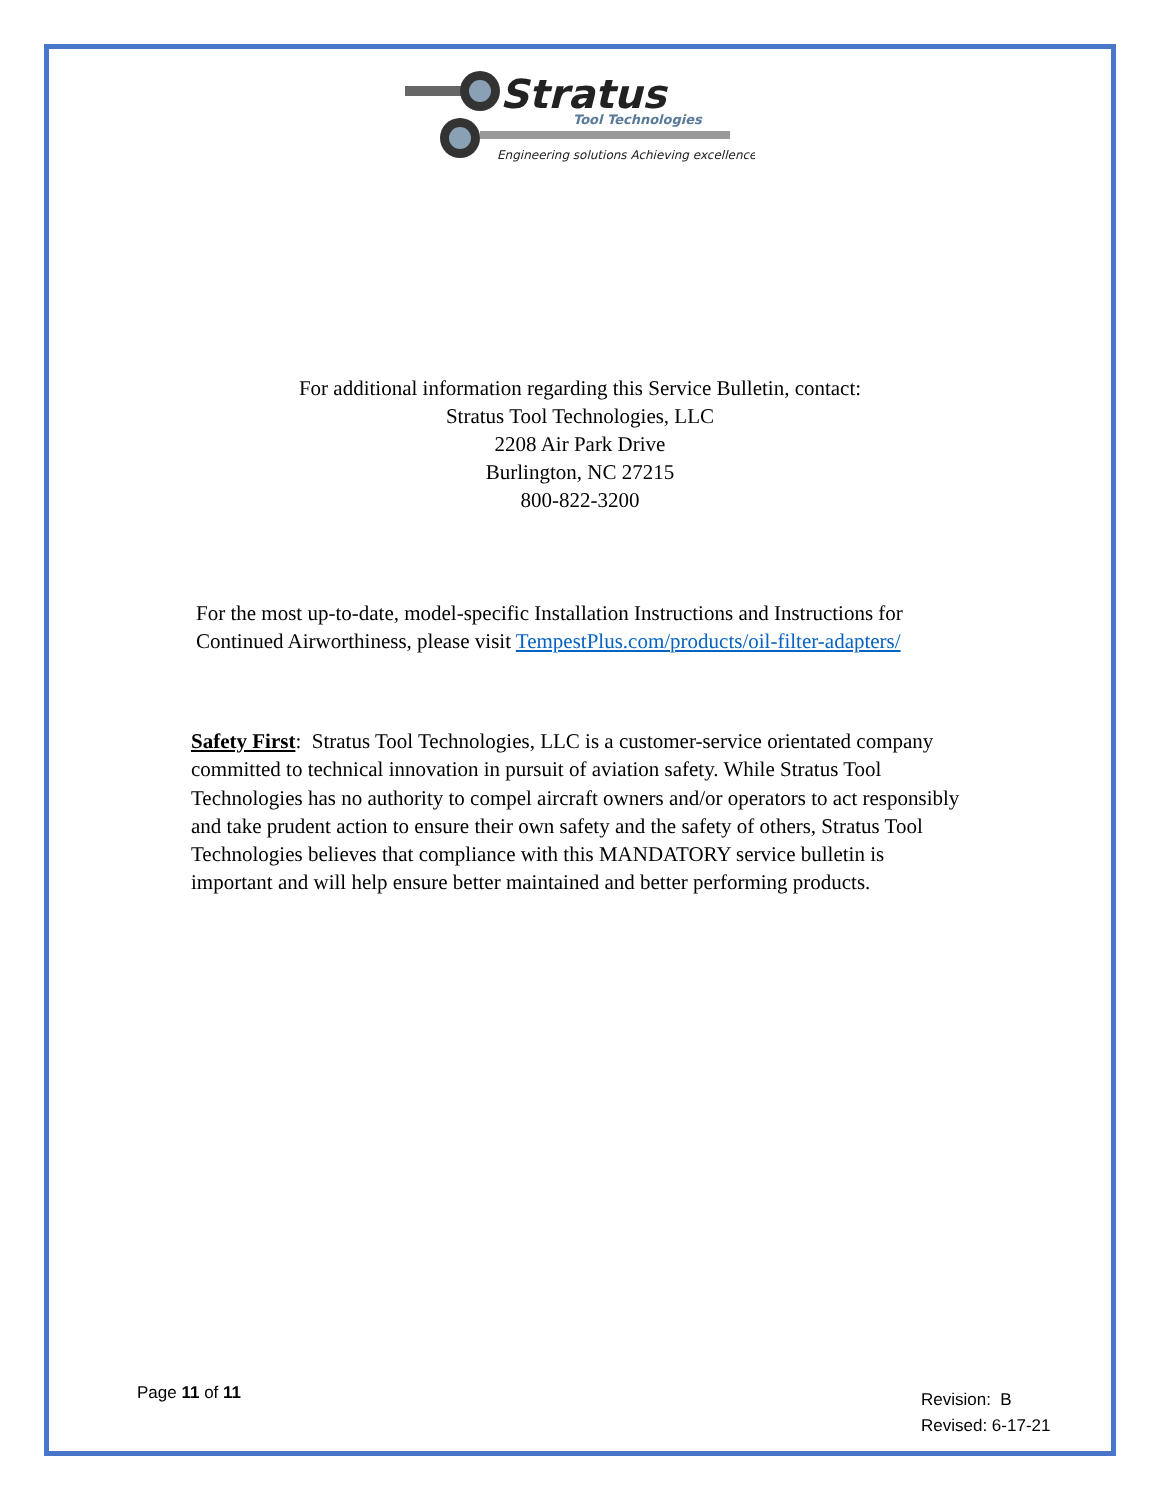Stratus
Tool Technologies
Engineering solutions Achieving excellence
For additional information regarding this Service Bulletin, contact:
Stratus Tool Technologies, LLC
2208 Air Park Drive
Burlington, NC 27215
800-822-3200
For the most up-to-date, model-specific Installation Instructions and Instructions for Continued Airworthiness, please visit TempestPlus.com/products/oil-filter-adapters/
Safety First: Stratus Tool Technologies, LLC is a customer-service orientated company committed to technical innovation in pursuit of aviation safety. While Stratus Tool Technologies has no authority to compel aircraft owners and/or operators to act responsibly and take prudent action to ensure their own safety and the safety of others, Stratus Tool Technologies believes that compliance with this MANDATORY service bulletin is important and will help ensure better maintained and better performing products.
Page 11 of 11
Revision: B
Revised: 6-17-21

- Work request -
Set the listing down again exactly, skipping each picture.

- Exercise answer -
Stratus
Tool Technologies
Engineering solutions Achieving excellence
For additional information regarding this Service Bulletin, contact:
Stratus Tool Technologies, LLC
2208 Air Park Drive
Burlington, NC 27215
800-822-3200
For the most up-to-date, model-specific Installation Instructions and Instructions for Continued Airworthiness, please visit TempestPlus.com/products/oil-filter-adapters/
Safety First: Stratus Tool Technologies, LLC is a customer-service orientated company committed to technical innovation in pursuit of aviation safety. While Stratus Tool Technologies has no authority to compel aircraft owners and/or operators to act responsibly and take prudent action to ensure their own safety and the safety of others, Stratus Tool Technologies believes that compliance with this MANDATORY service bulletin is important and will help ensure better maintained and better performing products.
Page 11 of 11
Revision: B
Revised: 6-17-21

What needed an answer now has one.